Q: Interestingly, in the area of education, those kinds of discrepancies have been the focus of a great deal of litigation and legislative work as people have tried to equalize the funding for schools between low-income communities and high-income communities.

A: If the people who do that would stop and think for a moment, what they are doing is saying, here’s a rich man. If he wants to spend his money on wine, women, and song, that’s fine. We’re not going to stop him, after we take our taxes away, but we don’t want to let him spend it on educating his child. It’s an absurd position.

If they are really serious, what they need to do is impose a tax which will leave nobody with more income than they think is proper, and the result of that would be to bring the economy to a halt. They want to eat the golden goose and still have it. There are those people who believe that parents should not be permitted to spend money in addition to any voucher. And there are those people who believe that parents should not be able to send their children to private schools.

Q: But that has been long ago discredited and shot down by the Supreme Court. People are allowed to send their children to private schools. The question is can you spend tax money to subsidize that, or pay for that? That seems to be the real dividing line.

A: Who provides the tax money?
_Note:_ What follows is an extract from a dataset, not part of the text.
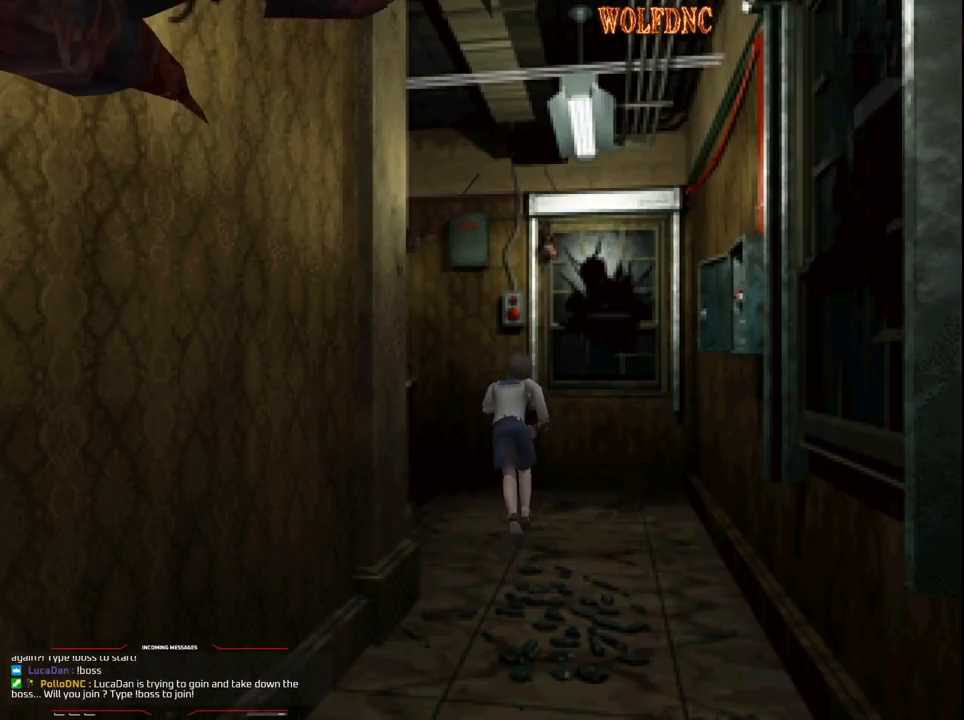
{"buttons": ["CROSS", "SQUARE", "DPAD_UP"], "events": [[17, "DPAD_LEFT", "down"], [300, "CROSS", "down"], [433, "CROSS", "up"], [483, "CROSS", "down"], [483, "DPAD_LEFT", "up"]]}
Everybody provides the tax money, and what you ought to be doing is to give everybody. Let’s say you’re prepared to spend a voucher of $6,000. Every parent of every child is entitled to a voucher of $6,000 for that child, provided it’s spent on schooling and nothing else. And if he or she wants to add something to it, that’s fine, that’s OK. I find it difficult to have any sympathy at all for the view that somehow or other it’s bad to have parents be able to increase the amount they spend on their children’s schooling.

Q: I think a big argument against it is it perpetuates social class. You kind of undermine the American dream of social mobility. What do you think of that argument?

A: I like that dream, too, and I’m all in favor of mobility, but I think you get more mobility by increasing the realm of competition and choice, not by reducing it. The way in which you get mobility in this country is by people who have nothing having a great idea and developing it and becoming millionaires. The incentive for them to do that is going to be eliminated if you don’t let them spend it.

You need private enterprise and innovation and willingness to take risks in order to have a very rapidly growing country. And if you leave competition open and you don’t establish monopolies or give monopolistic privileges, that will produce a society with some very rich people, some relatively poor people, but in which the situation will be changing all the time, in which there’s a great deal of mobility.

Q: Is there anything else you would like to add?

A: I think it’s an absolute disgrace for the United States as a country that literacy today is lower than it was 150 years ago. And that is true only because government has taken over the operation of the school industry, for the most part, and has permitted it to be unionized.

When I graduated from high school in 1928, there were 150,000 school districts. Today, there are less than 15,000 for a population that is more than twice as large. If you dig deep, this concentration of schooling and the growing power over schooling of governmental institutions is the primary reason for this disgraceful situation.

Moreover, on the question of [social] mobility, there is absolutely nothing that would do more than to increase mobility and reduce the difference between the top and the bottom than improving the educational system. What can you say about the greatest country in the world, which has a system in which 30 percent of the youngsters never get through high school? What kind of a life are they going to be condemned to?

Anybody who’s really worried about reducing the inequality and improving the distribution of income, the place to look is at schooling, and the solution to it is competition and choice. And universal vouchers are the most efficient and obvious and easiest way to get there.